### How to complete this task
Copy, word for word, the lines below from the one containing "pinky mcp: (332, 353)" up to and including the one containing "thumb mcp: (438, 468)", with pictures left out.

[Per-instance keypoint data]
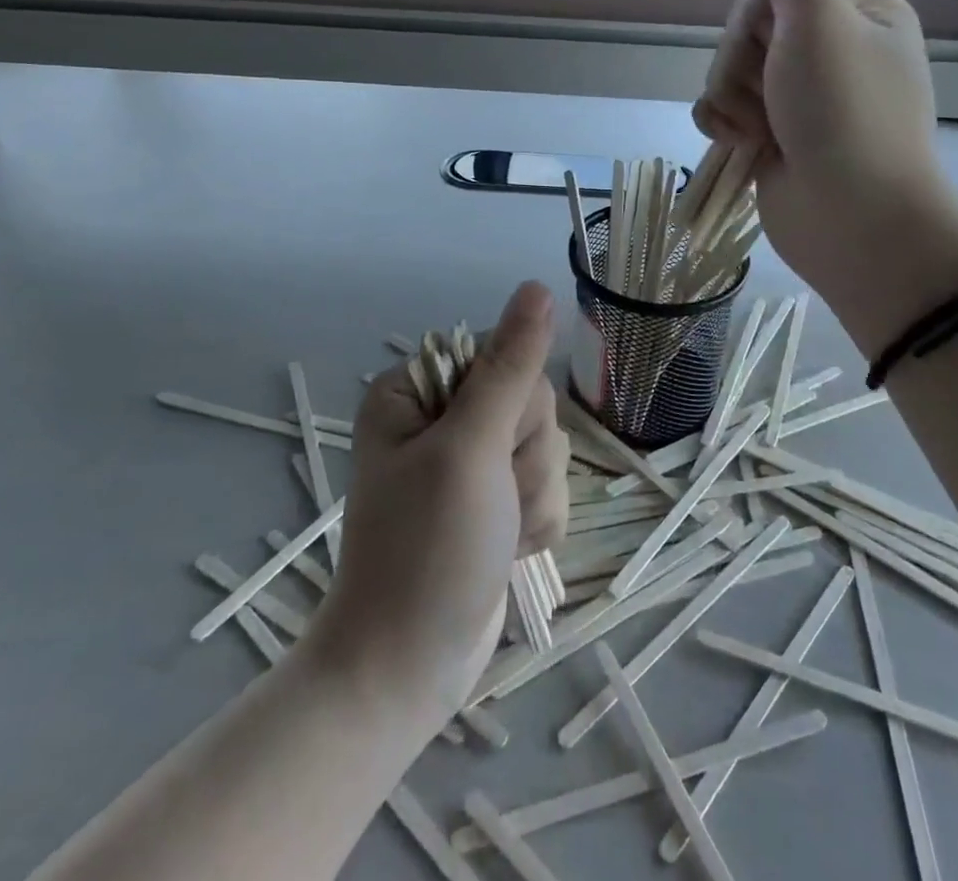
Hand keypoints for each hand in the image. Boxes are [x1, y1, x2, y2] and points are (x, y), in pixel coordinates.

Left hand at [311, 282, 568, 725]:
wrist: (408, 670)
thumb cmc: (427, 552)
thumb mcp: (469, 449)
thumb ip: (510, 366)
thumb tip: (538, 287)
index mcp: (418, 390)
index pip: (504, 355)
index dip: (512, 404)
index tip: (485, 449)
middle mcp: (443, 417)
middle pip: (531, 403)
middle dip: (524, 458)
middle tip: (489, 499)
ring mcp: (472, 462)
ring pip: (547, 447)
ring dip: (534, 496)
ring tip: (496, 533)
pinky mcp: (496, 500)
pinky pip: (549, 486)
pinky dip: (538, 522)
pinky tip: (509, 549)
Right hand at [693, 0, 957, 342]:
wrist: (850, 222)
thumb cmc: (845, 114)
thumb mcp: (816, 21)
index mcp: (857, 12)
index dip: (764, 9)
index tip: (778, 35)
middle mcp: (828, 49)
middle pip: (747, 26)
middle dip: (745, 62)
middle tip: (774, 93)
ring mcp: (796, 95)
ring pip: (727, 69)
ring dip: (733, 99)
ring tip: (763, 131)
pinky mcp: (769, 132)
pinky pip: (721, 108)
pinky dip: (725, 125)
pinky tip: (744, 146)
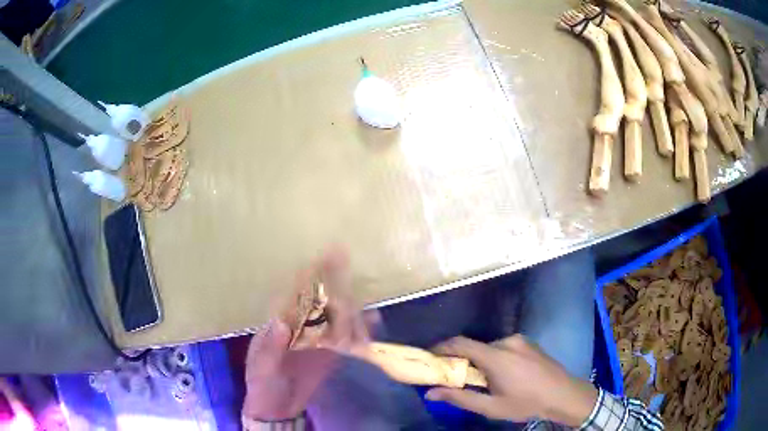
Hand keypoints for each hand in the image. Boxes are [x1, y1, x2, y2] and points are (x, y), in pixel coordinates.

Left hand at [242, 249, 372, 420]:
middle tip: (353, 272)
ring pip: (338, 317)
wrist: (277, 408)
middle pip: (322, 300)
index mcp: (281, 322)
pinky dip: (363, 330)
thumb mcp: (261, 368)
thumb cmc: (262, 384)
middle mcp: (302, 325)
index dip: (311, 274)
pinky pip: (349, 338)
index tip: (327, 256)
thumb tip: (281, 322)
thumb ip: (270, 348)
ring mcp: (319, 338)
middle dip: (337, 285)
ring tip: (366, 311)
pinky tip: (375, 322)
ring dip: (353, 310)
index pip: (296, 293)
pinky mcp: (332, 353)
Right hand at [424, 335, 597, 425]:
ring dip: (481, 361)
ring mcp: (521, 340)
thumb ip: (460, 398)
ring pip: (490, 348)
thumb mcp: (491, 407)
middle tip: (458, 378)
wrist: (564, 394)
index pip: (461, 343)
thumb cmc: (526, 403)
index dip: (441, 347)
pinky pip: (504, 347)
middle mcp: (507, 342)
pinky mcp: (529, 343)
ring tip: (484, 381)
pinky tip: (503, 375)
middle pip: (475, 347)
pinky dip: (495, 358)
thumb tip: (430, 392)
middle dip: (462, 360)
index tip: (429, 356)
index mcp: (496, 356)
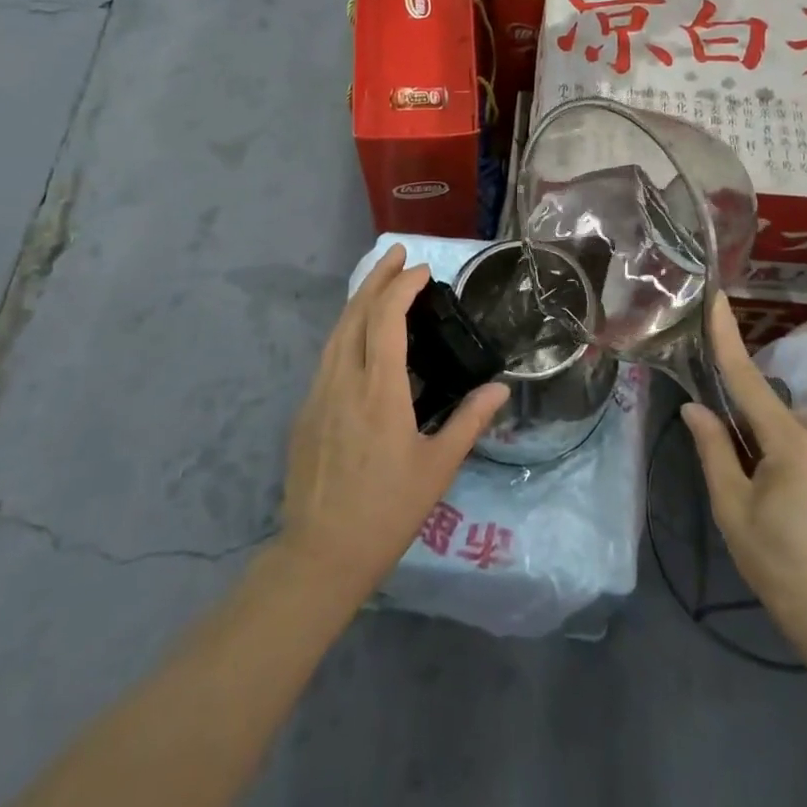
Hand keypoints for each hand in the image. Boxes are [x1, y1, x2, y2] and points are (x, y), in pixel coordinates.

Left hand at [279, 246, 507, 607]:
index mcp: (378, 391)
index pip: (386, 320)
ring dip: (358, 299)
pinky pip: (327, 355)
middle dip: (376, 277)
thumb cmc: (387, 511)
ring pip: (335, 331)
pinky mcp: (305, 411)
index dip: (402, 287)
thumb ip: (469, 422)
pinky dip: (346, 329)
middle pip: (355, 314)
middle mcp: (343, 381)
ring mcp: (318, 394)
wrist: (321, 554)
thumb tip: (500, 389)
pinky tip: (359, 334)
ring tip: (378, 280)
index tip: (422, 270)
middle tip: (397, 252)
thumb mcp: (438, 468)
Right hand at [682, 294, 806, 653]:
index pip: (751, 382)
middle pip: (775, 418)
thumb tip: (696, 408)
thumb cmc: (777, 564)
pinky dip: (804, 467)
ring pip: (798, 438)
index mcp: (794, 446)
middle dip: (755, 437)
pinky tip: (804, 509)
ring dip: (780, 455)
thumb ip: (714, 450)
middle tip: (747, 486)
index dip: (730, 340)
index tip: (718, 299)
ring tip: (779, 507)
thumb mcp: (731, 508)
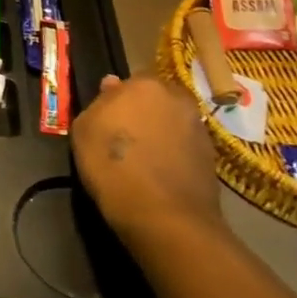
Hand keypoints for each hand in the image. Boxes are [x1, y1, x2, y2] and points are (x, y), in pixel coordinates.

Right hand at [72, 74, 225, 253]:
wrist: (163, 215)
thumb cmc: (113, 165)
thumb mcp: (84, 129)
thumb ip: (98, 103)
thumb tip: (112, 85)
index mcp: (145, 85)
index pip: (129, 82)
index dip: (117, 100)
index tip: (107, 119)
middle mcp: (177, 99)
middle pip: (156, 99)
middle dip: (143, 111)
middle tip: (125, 136)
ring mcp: (199, 127)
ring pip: (172, 122)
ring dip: (160, 132)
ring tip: (143, 157)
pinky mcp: (211, 157)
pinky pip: (184, 146)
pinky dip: (174, 154)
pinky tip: (159, 173)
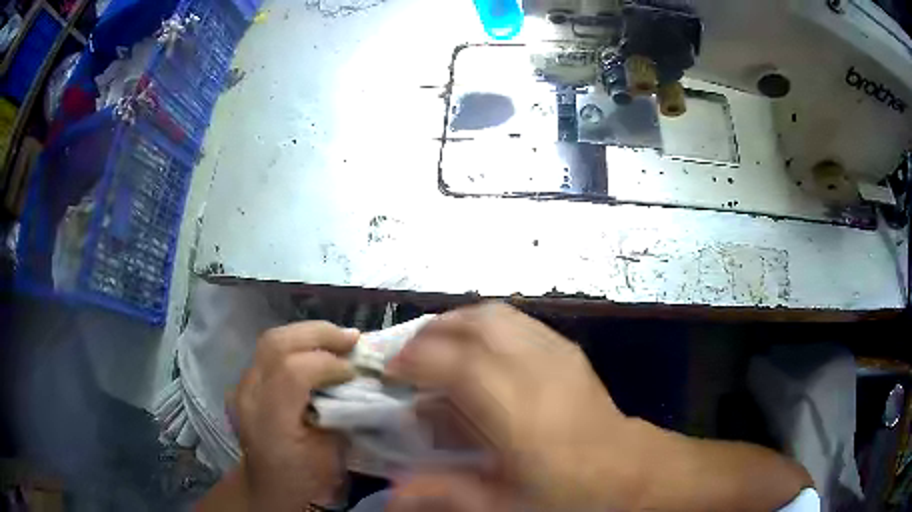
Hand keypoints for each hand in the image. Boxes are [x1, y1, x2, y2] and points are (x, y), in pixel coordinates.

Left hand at [231, 321, 359, 510]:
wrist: (267, 485)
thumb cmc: (304, 476)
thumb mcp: (331, 454)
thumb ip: (340, 414)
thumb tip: (356, 383)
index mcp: (270, 421)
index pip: (292, 371)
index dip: (328, 364)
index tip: (355, 372)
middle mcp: (249, 396)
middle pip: (276, 344)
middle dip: (318, 335)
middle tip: (351, 339)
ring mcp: (241, 386)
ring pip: (271, 340)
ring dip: (307, 335)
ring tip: (337, 340)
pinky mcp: (243, 382)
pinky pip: (269, 352)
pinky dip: (296, 345)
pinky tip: (315, 352)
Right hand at [387, 303, 637, 510]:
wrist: (629, 469)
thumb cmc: (568, 492)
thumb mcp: (505, 505)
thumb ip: (447, 493)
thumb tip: (394, 493)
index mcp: (518, 413)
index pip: (458, 365)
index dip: (415, 359)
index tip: (390, 371)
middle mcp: (537, 370)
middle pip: (476, 325)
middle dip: (431, 332)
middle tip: (407, 356)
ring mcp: (557, 353)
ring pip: (496, 314)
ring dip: (457, 322)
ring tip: (435, 347)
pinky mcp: (568, 349)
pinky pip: (518, 321)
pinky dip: (484, 324)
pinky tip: (478, 348)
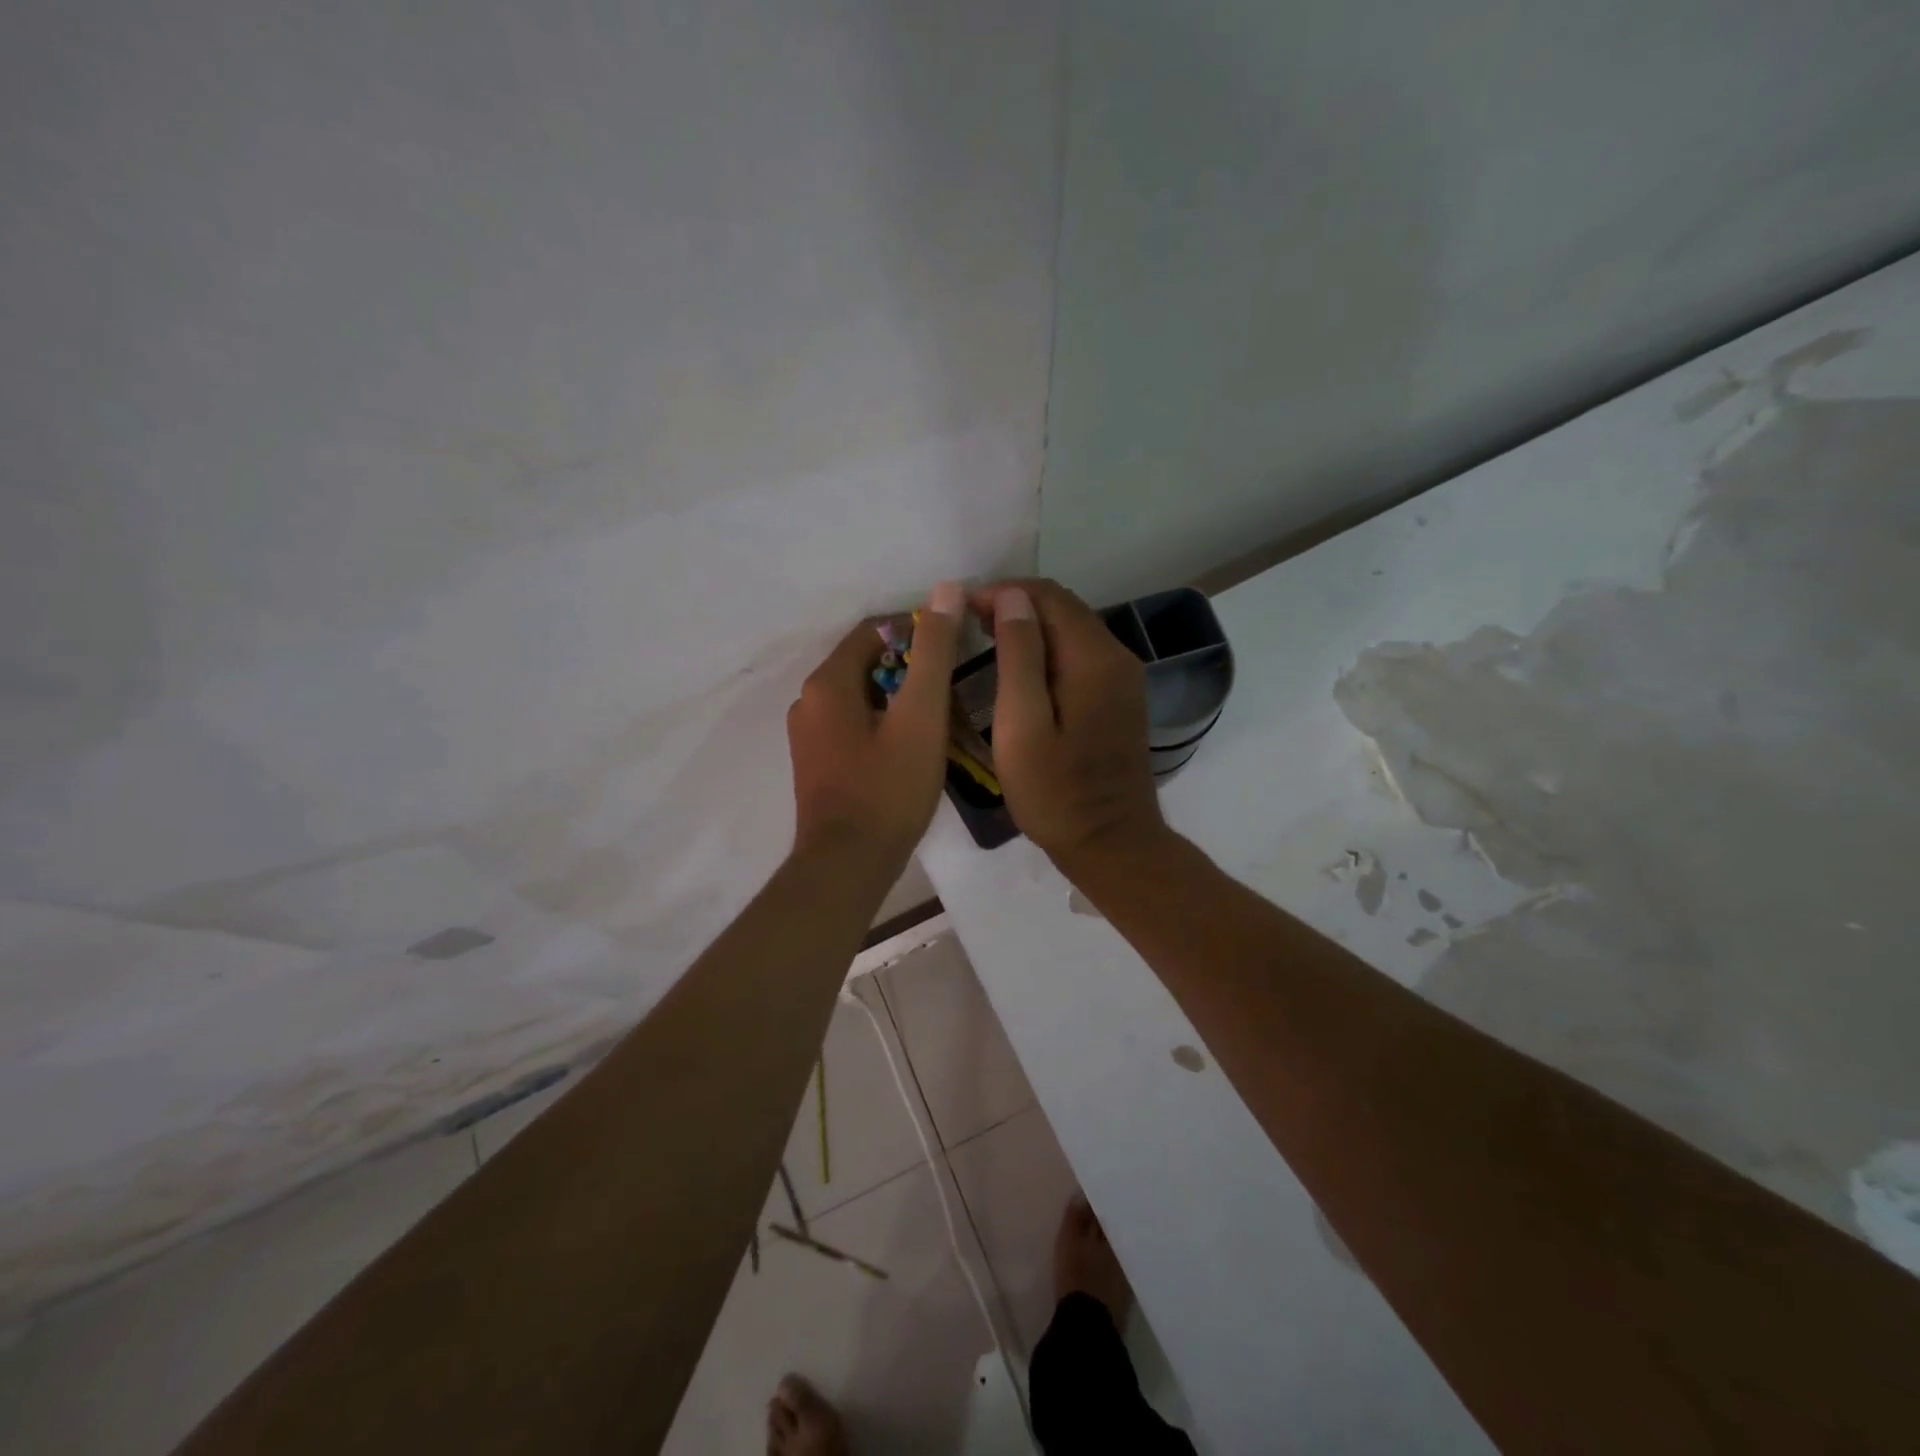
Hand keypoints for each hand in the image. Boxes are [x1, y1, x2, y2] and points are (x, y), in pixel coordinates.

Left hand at [786, 581, 964, 865]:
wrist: (848, 864)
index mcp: (827, 682)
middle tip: (951, 686)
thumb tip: (945, 590)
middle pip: (865, 663)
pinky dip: (882, 722)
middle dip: (909, 666)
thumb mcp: (921, 717)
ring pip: (860, 696)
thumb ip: (933, 652)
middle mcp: (808, 701)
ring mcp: (808, 735)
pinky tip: (911, 745)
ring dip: (897, 697)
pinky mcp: (816, 762)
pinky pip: (852, 724)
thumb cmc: (889, 789)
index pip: (873, 631)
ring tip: (938, 716)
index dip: (915, 630)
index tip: (953, 645)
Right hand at [971, 579, 1167, 871]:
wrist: (1111, 844)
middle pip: (1063, 608)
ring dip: (1029, 628)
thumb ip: (1018, 655)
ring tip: (983, 641)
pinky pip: (1079, 655)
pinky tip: (1018, 670)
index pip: (1047, 597)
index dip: (1002, 592)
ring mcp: (1122, 678)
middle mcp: (1116, 656)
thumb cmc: (1056, 793)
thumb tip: (1011, 597)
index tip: (961, 608)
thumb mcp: (1022, 725)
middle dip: (1014, 606)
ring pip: (1071, 630)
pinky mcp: (1119, 698)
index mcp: (1094, 658)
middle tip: (967, 624)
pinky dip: (1046, 650)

### Result for this exercise
pinky mcp: (332, 353)
Right hand at [424, 335, 597, 425]:
ring dip: (481, 361)
ring mcp: (521, 340)
thumb ip: (460, 398)
ring pip: (490, 348)
thumb mcp: (491, 407)
middle tip: (458, 378)
wrist: (564, 394)
index pip: (461, 343)
thumb cmc: (526, 403)
index dip: (441, 347)
pinky pip: (504, 347)
middle mcp: (507, 342)
pinky mcp: (529, 343)
ring tip: (484, 381)
pinky tip: (503, 375)
middle pip: (475, 347)
pinky dip: (495, 358)
thumb tip: (430, 392)
middle dip: (462, 360)
index tip: (429, 356)
index mcp: (496, 356)
Hand keypoints for each hand in the image. Boxes are [x1, y1, x2, y2] and points are (x, y), in pixel coordinates.

Left hand at [279, 246, 507, 607]:
index mcp: (378, 391)
index pip: (386, 320)
ring dip: (358, 299)
pinky pip: (327, 355)
middle dip: (376, 277)
thumb cmc: (387, 511)
ring pip: (335, 331)
pinky mcp: (305, 411)
index dip: (402, 287)
thumb ip: (469, 422)
pinky dip: (346, 329)
middle pip: (355, 314)
middle mcp: (343, 381)
ring mcp: (318, 394)
wrist: (321, 554)
thumb tip: (500, 389)
pinky tip: (359, 334)
ring tip: (378, 280)
index tip: (422, 270)
middle tip: (397, 252)
thumb mcp: (438, 468)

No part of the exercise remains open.